#### TU OBJETIVO:
Indica cuántas líneas de los registros contienen la palabra "Expired" y responde únicamente con el número.

#### DATOS SIN PROCESAR:
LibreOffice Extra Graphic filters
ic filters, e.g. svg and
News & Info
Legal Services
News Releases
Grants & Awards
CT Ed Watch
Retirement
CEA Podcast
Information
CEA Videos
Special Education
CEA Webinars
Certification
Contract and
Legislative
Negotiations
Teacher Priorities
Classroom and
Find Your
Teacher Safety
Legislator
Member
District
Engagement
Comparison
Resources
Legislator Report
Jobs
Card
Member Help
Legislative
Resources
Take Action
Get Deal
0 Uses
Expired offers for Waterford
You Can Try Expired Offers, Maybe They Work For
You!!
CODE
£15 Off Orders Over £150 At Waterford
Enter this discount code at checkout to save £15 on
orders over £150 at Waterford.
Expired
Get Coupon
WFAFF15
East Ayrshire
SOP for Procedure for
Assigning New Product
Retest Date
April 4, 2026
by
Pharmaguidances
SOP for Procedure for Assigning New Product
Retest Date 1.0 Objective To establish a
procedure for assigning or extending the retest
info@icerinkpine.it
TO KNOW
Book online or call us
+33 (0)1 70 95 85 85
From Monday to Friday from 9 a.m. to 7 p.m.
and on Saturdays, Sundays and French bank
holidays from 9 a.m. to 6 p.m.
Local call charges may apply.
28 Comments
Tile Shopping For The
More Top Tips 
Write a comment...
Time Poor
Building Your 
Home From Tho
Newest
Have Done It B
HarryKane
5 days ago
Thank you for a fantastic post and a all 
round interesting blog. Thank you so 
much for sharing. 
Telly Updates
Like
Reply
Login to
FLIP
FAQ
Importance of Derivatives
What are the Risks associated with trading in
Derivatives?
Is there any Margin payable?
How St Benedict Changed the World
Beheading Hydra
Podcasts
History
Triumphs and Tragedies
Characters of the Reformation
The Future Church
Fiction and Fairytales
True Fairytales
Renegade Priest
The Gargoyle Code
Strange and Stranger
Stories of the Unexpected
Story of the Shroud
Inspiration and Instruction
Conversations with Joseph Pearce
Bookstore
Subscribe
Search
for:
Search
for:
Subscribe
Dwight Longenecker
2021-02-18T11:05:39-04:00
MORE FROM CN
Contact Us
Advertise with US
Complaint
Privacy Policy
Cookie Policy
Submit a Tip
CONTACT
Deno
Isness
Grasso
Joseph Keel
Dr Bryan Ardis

#### ESPACIO DE RESPUESTA:
3